The present invention relates to radiopharmaceutical products used in the treatment of thyroid diseases. In particular, the present invention relates to sodium iodide .sup.131 I capsules which have increased stability and lower volatility.
The use of .sup.131 I-iodide for the treatment of thyroid disease is known in the prior art. In particular, the administration of millicurie amounts of the .sup.131 I-iodide beta emitting isotope to destroy thyroid tissue is generally accepted as preferable to surgical treatment. This is particularly true when malignant or metastatic processes might be involved. The radioiodide has been effectively supplied in both liquid and capsule form, suitable for oral administration, with the choice between the two apparently based on the preference of the treatment provider.
Because of the highly toxic and volatile nature of iodine, the radioiodide formulations have always presented a relatively high degree of risk to those handling the formulations. To reduce this risk, packages of the .sup.131 I-iodide are generally opened in fume hoods to avoid accidental inhalation of iodine. Further, special storage containers having adsorbent iodine traps are used to ship and store the prepared radioiodide.

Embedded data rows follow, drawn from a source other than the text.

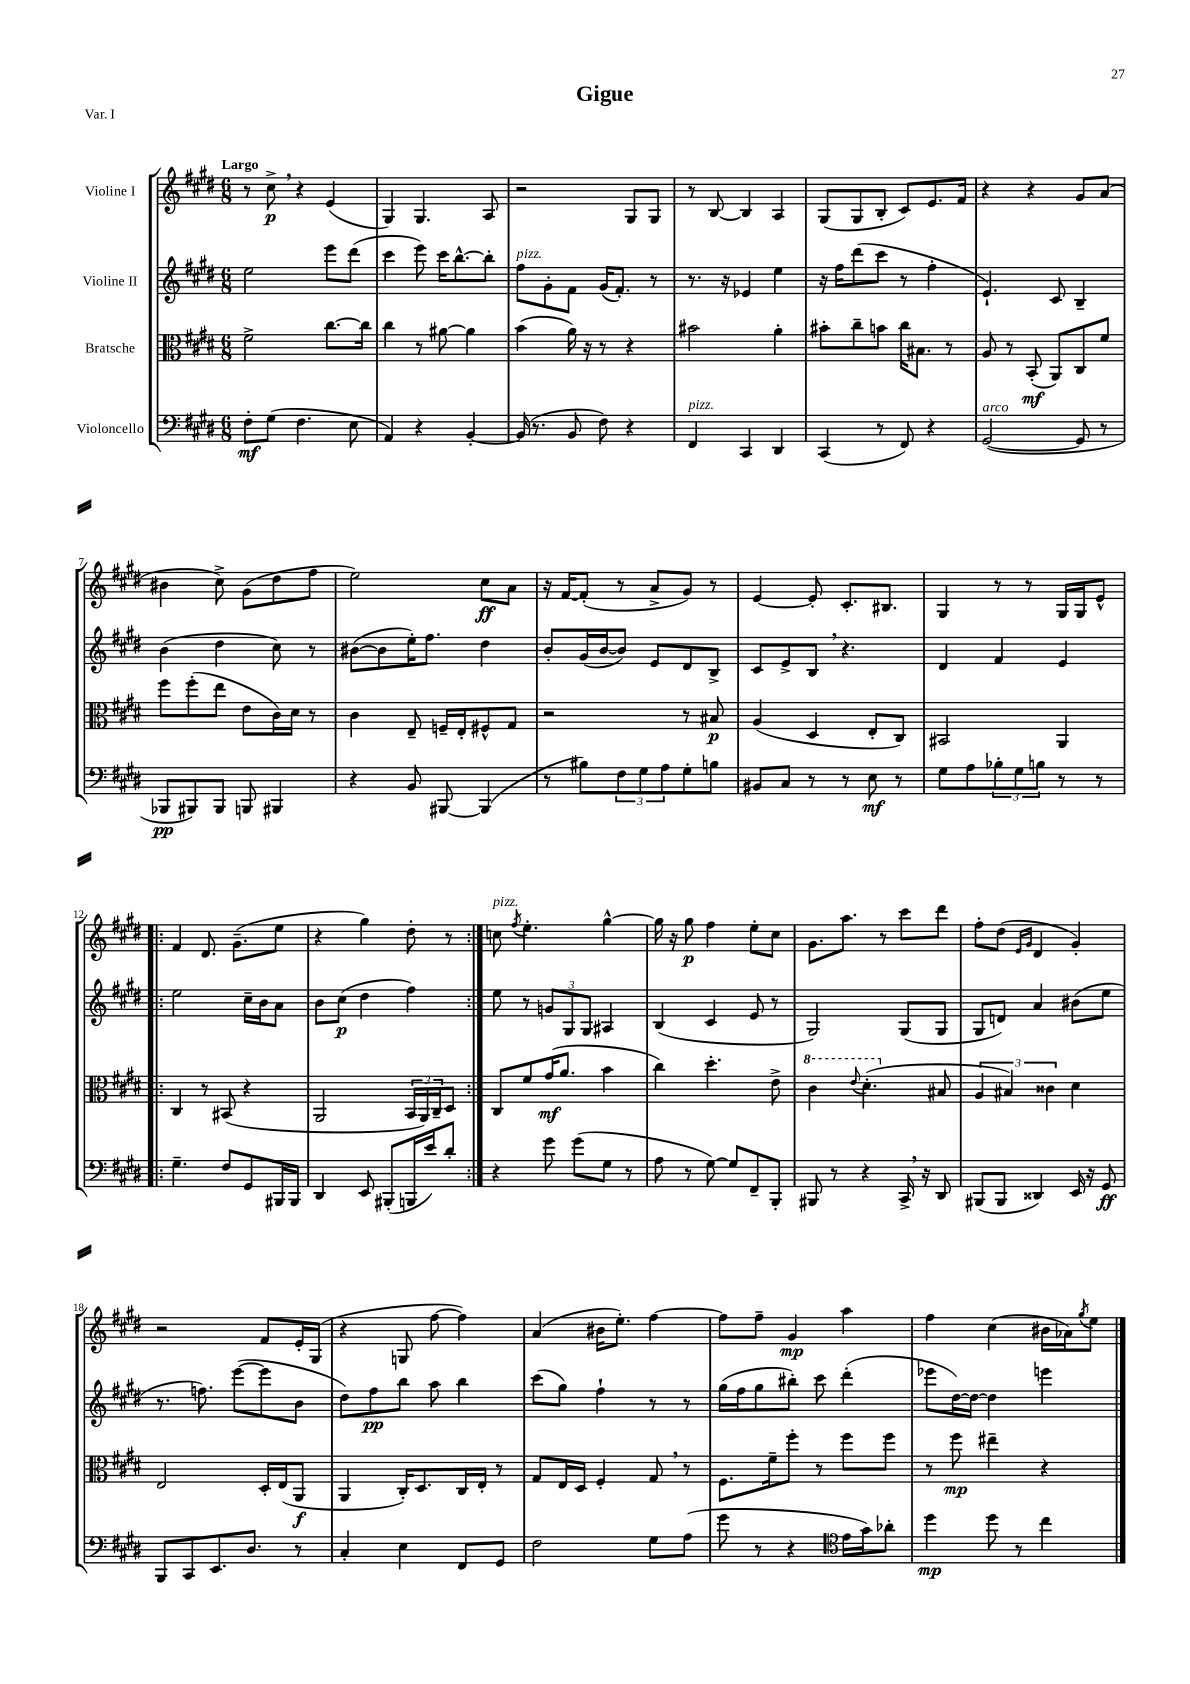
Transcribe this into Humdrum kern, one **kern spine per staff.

**kern	**dynam	**kern	**dynam	**kern	**dynam	**kern	**dynam
*part4	*part4	*part3	*part3	*part2	*part2	*part1	*part1
*staff4	*staff4	*staff3	*staff3	*staff2	*staff2	*staff1	*staff1
*I"Violoncello	*	*I"Bratsche	*	*I"Violine II	*	*I"Violine I	*
*clefF4	*	*clefC3	*	*clefG2	*	*clefG2	*
*k[f#c#g#d#]	*	*k[f#c#g#d#]	*	*k[f#c#g#d#]	*	*k[f#c#g#d#]	*
*M6/8	*	*M6/8	*	*M6/8	*	*M6/8	*
=1	=1	=1	=1	=1	=1	=1	=1
!	!	!	!	!	!	!LO:TX:a:B:t=Largo	!
8F#'\L	mf	2f#^\	.	2ee\	.	8r	.
(8G#\J	.	.	.	.	.	8cc#^,\	p
4.F#\	.	.	.	.	.	4r	.
.	.	[8.cc#\L	.	8eee\L	.	(4e/	.
8E\	.	.	.	(8ddd#\J	.	.	.
.	.	16cc#\Jk]	.	.	.	.	.
=2	=2	=2	=2	=2	=2	=2	=2
4AA/)	.	4cc#\	.	4ccc#\	.	4G#/)	.
4r	.	8r	.	8eee\)	.	4.G#/	.
.	.	[8a#X\	.	16ccc#\KL	.	.	.
.	.	.	.	[8.bb^^\	.	.	.
[4BB'/	.	4a#\]	.	.	.	.	.
.	.	.	.	8bb'\J]	.	8A/	.
=3	=3	=3	=3	=3	=3	=3	=3
!	!	!	!	!LO:TX:a:i:t=pizz.	!	!	!
(16BB/]	.	(4b\	.	8ff#\L	.	2r	.
8.r	.	.	.	.	.	.	.
.	.	.	.	8g#'\	.	.	.
8BB/	.	16a\)	.	8f#\J	.	.	.
.	.	16r	.	.	.	.	.
8F#\)	.	8r	.	(16g#/KL	.	.	.
.	.	.	.	8.f#'/J)	.	.	.
4r	.	4r	.	.	.	8G#/L	.
.	.	.	.	8r	.	8G#/J	.
=4	=4	=4	=4	=4	=4	=4	=4
!LO:TX:a:i:t=pizz.	!	!	!	!	!	!	!
4FF#/	.	2b#X\	.	8.r	.	8r	.
.	.	.	.	.	.	[8B/	.
.	.	.	.	16r	.	.	.
4CC#/	.	.	.	4e-X/	.	4B/]	.
4DD#/	.	4a'\	.	4ee\	.	4A/	.
=5	=5	=5	=5	=5	=5	=5	=5
(4CC#/	.	8b#X'\L	.	16r	.	(8G#/L	.
.	.	.	.	16ff#\KL	.	.	.
.	.	8cc#~\	.	(8ddd#\	.	8G#/	.
8r	.	8bn\J	.	8ccc#\J	.	8B'/J	.
8FF#/)	.	16cc#\KL	.	8r	.	8c#/L)	.
.	.	8.B#X\J	.	.	.	.	.
4r	.	.	.	4ff#'\	.	8.e/	.
.	.	8r	.	.	.	.	.
.	.	.	.	.	.	16f#/Jk	.
=6	=6	=6	=6	=6	=6	=6	=6
!LO:TX:a:i:t=arco	!	!	!	!	!	!	!
([2GG#/	.	8A/	.	4.e`/)	.	4r	.
.	.	8r	.	.	.	.	.
.	.	(8BB'/	mf	.	.	4r	.
.	.	8AA/L)	.	8c#/	.	.	.
8GG#/]	.	8C#/	.	4B~/	.	8g#/L	.
8r	.	8f#/J	.	.	.	(8a/J	.
!!LO:LB:g=z
=7	=7	=7	=7	=7	=7	=7	=7
8BBB-X/L	pp	8ff#\L	.	(4b\	.	4b#X\	.
8BBB#X/)	.	(8ff#'\	.	.	.	.	.
8BBB#/J	.	8ee\J	.	4dd#\	.	8cc#^\)	.
8BBBn/	.	8e\L	.	.	.	(8g#\L	.
4BBB#X/	.	16c#\L)	.	8cc#\)	.	8dd#\	.
.	.	16d#\JJ	.	.	.	.	.
.	.	8r	.	8r	.	8ff#\J	.
=8	=8	=8	=8	=8	=8	=8	=8
4r	.	4c#\	.	([8b#X\L	.	2ee\)	.
.	.	.	.	8b#\]	.	.	.
8BB/	.	8E~/	.	16ee'\K)	.	.	.
.	.	.	.	8.ff#\J	.	.	.
[8BBB#X/	.	16Fn~/LL	.	.	.	.	.
.	.	16E'/J	.	.	.	.	.
(4BBB#/]	.	8F#X^^/	.	4dd#\	.	8cc#\L	ff
.	.	8G#/J	.	.	.	8a\J	.
=9	=9	=9	=9	=9	=9	=9	=9
8r	.	2r	.	8b'/L	.	16r	.
.	.	.	.	.	.	[16f#/KL	.
8B#X\L)	.	.	.	(16g#/L	.	(8f#'/J]	.
.	.	.	.	[16b/J	.	.	.
12F#\	.	.	.	8b/J])	.	8r	.
12G#\	.	.	.	.	.	.	.
.	.	.	.	8e/L	.	8a^/L	.
12A\	.	.	.	.	.	.	.
8G#'\	.	8r	.	8d#/	.	8g#/J)	.
8Bn\J	.	8B#X/	p	8B^/J	.	8r	.
=10	=10	=10	=10	=10	=10	=10	=10
8BB#X/L	.	(4A/	.	8c#/L	.	[4e/	.
8C#/J	.	.	.	8e^/	.	.	.
8r	.	4D#/	.	8B,/J	.	8e'/]	.
8r	.	.	.	4.r	.	8.c#'/L	.
8E\	mf	8E'/L	.	.	.	.	.
.	.	.	.	.	.	8.B#X/J	.
8r	.	8C#/J)	.	.	.	.	.
=11	=11	=11	=11	=11	=11	=11	=11
8G#\L	.	2BB#X/	.	4d#/	.	4G#/	.
8A\	.	.	.	.	.	.	.
12B-X'\	.	.	.	4f#/	.	8r	.
12G#\	.	.	.	.	.	.	.
.	.	.	.	.	.	8r	.
12Bn\J	.	.	.	.	.	.	.
8r	.	4AA/	.	4e/	.	16G#/LL	.
.	.	.	.	.	.	16G#/J	.
8r	.	.	.	.	.	8e^^/J	.
!!LO:LB:g=z
=12!|:	=12!|:	=12!|:	=12!|:	=12!|:	=12!|:	=12!|:	=12!|:
4.G#~\	.	4C#/	.	2ee\	.	4f#/	.
.	.	8r	.	.	.	8.d#/	.
8F#/L	.	(8BB#X/	.	.	.	.	.
.	.	.	.	.	.	(8.g#~\L	.
8GG#/	.	4r	.	16cc#~\LL	.	.	.
.	.	.	.	16b\J	.	.	.
16BBB#X/L	.	.	.	8a\J	.	8ee\J	.
16BBB#/JJ	.	.	.	.	.	.	.
=13	=13	=13	=13	=13	=13	=13	=13
4DD#/	.	2AA/	.	8b\L	.	4r	.
.	.	.	.	(8cc#\J	p	.	.
8EE/	.	.	.	4dd#\	.	4gg#\)	.
(8BBB#X'/L	.	.	.	.	.	.	.
16BBBn/L	.	24BB/LL	.	4ff#\)	.	8dd#'\	.
.	.	24AA/)	.	.	.	.	.
16e/J)	.	.	.	.	.	.	.
.	.	24C#~/J	.	.	.	.	.
8d#'/J	.	8D#/J	.	.	.	8r	.
=14:|!	=14:|!	=14:|!	=14:|!	=14:|!	=14:|!	=14:|!	=14:|!
!	!	!	!	!	!	!LO:TX:a:i:t=pizz.	!
4r	.	8C#/L	.	8ee\	.	8ccn\	.
.	.	.	.	.	.	8qff#/	.
.	.	8f#/	.	8r	.	4.ee'\	.
8g#\	.	(16g#/K	mf	12gn/L	.	.	.
.	.	8.a/J	.	.	.	.	.
.	.	.	.	12G#/	.	.	.
(8g#\L	.	.	.	.	.	.	.
.	.	.	.	12G#/J	.	.	.
8G#\J	.	4b\	.	4A#X/	.	[4gg#^^\	.
8r	.	.	.	.	.	.	.
=15	=15	=15	=15	=15	=15	=15	=15
8A\	.	4cc#\)	.	(4B/	.	16gg#\]	.
.	.	.	.	.	.	16r	.
8r	.	.	.	.	.	8gg#\	p
[8G#\)	.	4.dd#'\	.	4c#/	.	4ff#\	.
8G#/L]	.	.	.	.	.	.	.
8FF#~/	.	.	.	8e/	.	8ee'\L	.
8BBB'/J	.	8e^\	.	8r	.	8cc#\J	.
=16	=16	=16	=16	=16	=16	=16	=16
*	*	*8va	*	*	*	*	*
8BBB#X/	.	4cc#\	.	2G#/)	.	8.g#\L	.
8r	.	.	.	.	.	.	.
.	.	.	.	.	.	8.aa\J	.
.	.	8qqee/	.	.	.	.	.
4r	.	(4.dd#'\	.	.	.	.	.
.	.	.	.	.	.	8r	.
16CC#^,/	.	.	.	(8G#/L	.	8ccc#\L	.
16r	.	.	.	.	.	.	.
*	*	*X8va	*	*	*	*	*
8DD#/	.	8B#X/	.	8G#/J	.	8ddd#\J	.
=17	=17	=17	=17	=17	=17	=17	=17
(8BBB#X/L	.	6A/	.	8G#/L	.	8ff#'\L	.
8BBB#/J	.	.	.	8dn/J)	.	(8dd#\J	.
.	.	6B#X/)	.	.	.	.	.
.	.	.	.	.	.	16qqe/LL	.
.	.	.	.	.	.	16qqg#/JJ	.
4DD##X/)	.	.	.	4a/	.	4d#/	.
.	.	6c##X\	.	.	.	.	.
16EE/	.	4d#\	.	(8b#X\L	.	4g#'/)	.
16r	.	.	.	.	.	.	.
8GG#/	ff	.	.	8ee\J	.	.	.
!!LO:LB:g=z
=18	=18	=18	=18	=18	=18	=18	=18
8BBB/L	.	2E/	.	8.r	.	2r	.
8CC#/	.	.	.	.	.	.	.
.	.	.	.	8.ffn\)	.	.	.
8.EE/	.	.	.	.	.	.	.
.	.	.	.	([8eee\L	.	.	.
8.D#/J	.	.	.	.	.	.	.
.	.	16D#'/LL	.	8eee\]	.	8f#/L	.
.	.	(16E/J	.	.	.	.	.
8r	.	8AA/J	f	8b\J	.	16e'/L	.
.	.	.	.	.	.	(16G#/JJ	.
=19	=19	=19	=19	=19	=19	=19	=19
4C#'/	.	4AA/	.	8dd#\L)	.	4r	.
.	.	.	.	8ff#\	pp	.	.
4E\	.	16C#'/KL)	.	8bb\J	.	8Gn/	.
.	.	8.D#/	.	.	.	.	.
.	.	.	.	8aa\	.	[8ff#\	.
8FF#/L	.	16C#/L	.	4bb\	.	4ff#\])	.
.	.	16E'/JJ	.	.	.	.	.
8GG#/J	.	8r	.	.	.	.	.
=20	=20	=20	=20	=20	=20	=20	=20
2F#\	.	8G#/L	.	(8ccc#\L	.	(4a/	.
.	.	16E/L	.	8gg#\J)	.	.	.
.	.	16D#/JJ	.	.	.	.	.
.	.	4F#'/	.	4ff#`\	.	16b#X\KL	.
.	.	.	.	.	.	8.ee'\J)	.
8G#\L	.	8G#,/	.	8r	.	[4ff#\	.
(8A\J	.	8r	.	8r	.	.	.
=21	=21	=21	=21	=21	=21	=21	=21
8g#\	.	8.F#\L	.	(16gg#\LL	.	8ff#\L]	.
.	.	.	.	16ff#\J	.	.	.
8r	.	.	.	8gg#\	.	8ff#~\J	.
.	.	16f#~\k	.	.	.	.	.
4r	.	8ff#'\J	.	8bb#X'\J)	.	4g#/	mp
.	.	8r	.	8ccc#\	.	.	.
*clefC4	*	*	*	*	*	*	*
16e\LL	.	8ff#\L	.	(4ddd#'\	.	4aa\	.
16g#\J)	.	.	.	.	.	.	.
8a-X'\J	.	8ff#\J	.	.	.	.	.
=22	=22	=22	=22	=22	=22	=22	=22
4dd#\	mp	8r	.	8eee-X\L	.	4ff#\	.
.	.	8ff#\	mp	[16dd#\L)	.	.	.
.	.	.	.	16dd#\JJ_	.	.	.
8dd#\	.	4ee#X~\	.	4dd#\]	.	(4cc#\	.
8r	.	.	.	.	.	.	.
4cc#\	.	4r	.	4eeen\	.	16b#X\LL	.
.	.	.	.	.	.	16a-X\J)	.
.	.	.	.	.	.	8qgg#/	.
.	.	.	.	.	.	8ee\J	.
==	==	==	==	==	==	==	==
*-	*-	*-	*-	*-	*-	*-	*-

The iodide ion itself has no volatility, and therefore, the air-borne spread of radioactivity is believed to be caused by another chemical species. Several species are suspected as the carrier of radioactivity, such a hydriodic acid (HI), hypoiodus acid (HOI), iodine (I.sub.2), and organic derivatives such as methyl iodide. The fact that the volatile component reacts with styrofoam, used in the shipping containers, and forms a relatively permanent bond therewith, indicates that the carrier is iodine (I.sub.2).
Difficulties in determining the radioactive volatility of iodide solutions, is caused by the presence of a second source of radioactivity within the capsules. Xenon-131m is formed by decay of radioiodide, and may be present in amounts generally of less than 1%. This makes volatility measurements somewhat misleading when the total volatility is, below 0.08%. In particular, at total levels below 0.08%, the amount of radioiodide must be quantified by a detector capable of reading the 364 Kev energy of .sup.131 I. This is because the Xenon-131m has an energy of 164 Kev, which interferes with the standard ion chamber readings. When total volatility is above 0.08%, the volatility may be attributed entirely to iodine.
The volatility of 131I Capsules may be controlled and reduced by including stabilizers within the formulation. In particular, antioxidant materials may be included to reduce the reduction of the non-volatile iodide ion to volatile species as noted above. The addition of antioxidants may be easily included in the known automated capsule formulation process as described below.
Capsules of radioiodide may be prepared in therapeutic doses of up to 100 mCi as calibrated approximately one week after manufacture, by using an automated apparatus. Initially, empty gelatin capsules are separated into a shell and a cap. The shell is then filled with a sieved powder which serves as a matrix material. An aqueous radioiodide solution is then dispensed directly onto the sieved powder. The cap is then placed onto the shell, and the completed capsule is pneumatically transferred to an ion chamber for acceptance assay. The acceptance rate is generally high, as the dispensing apparatus can be made to be very accurate. Those capsules that are accepted, are individually packaged in small containers, along with a adsorbent charcoal packet. The containers are then capped with a screw cap, and then placed within lead shielding. The lead shields are further supported in styrofoam packing in the outer shipping carton.
The small containers may be plastic, however, it has been found that the use of glass vials reduces the amount of escaping radioiodide. Further, design improvements to the screw cap and adsorbent charcoal packet can also help to reduce the amount of escaping radioiodide.
The matrix material used in the formation of capsules, is generally chosen for chemical inertness and physiological compatibility, such as disodium phosphate (heptahydrate). When using disodium phosphate (heptahydrate) as the matrix material, following capsule formation as described above, the aqueous loading solution is gradually transported through the walls of the gelatin capsule. This is caused in part by the inability of the heptahydrate salt to absorb more water after the capping of the capsule. The iodide ion is contained in the aqueous solution and thus is also transported through the gelatin capsule. It is believed that the bioavailability of the transported iodide is different from that of the iodide remaining in the capsule.
The iodide which escapes may undergo oxidation upon contact with surrounding air, to a volatile species such as those described above, and particularly to iodine. The use of antioxidants within the aqueous radioiodide solution acts to reduce the oxidation rate and thus reduce volatility. One known antioxidant is sodium bisulfate which has proven effective in reducing the volatility of .sup.131 I capsules. However, such capsules still exhibit volatility at an undesirably high level, on the order of 700 nCi/mCi/day. Another known capsule formulation uses an antioxidant mixture of disodium phosphate with sodium thiosulfate. Capsules using this formulation and having activity levels up to 50 mCi, exhibit a fairly constant volatility of 17 nCi/mCi/day, or 1.7.times.10.sup.-3 %/day.
However, it is still desirable to reduce volatility of .sup.131 I capsules to lower levels, and to increase stability of the capsules, in order to reduce the radiation risks to those who must handle the capsules and packaging associated therewith.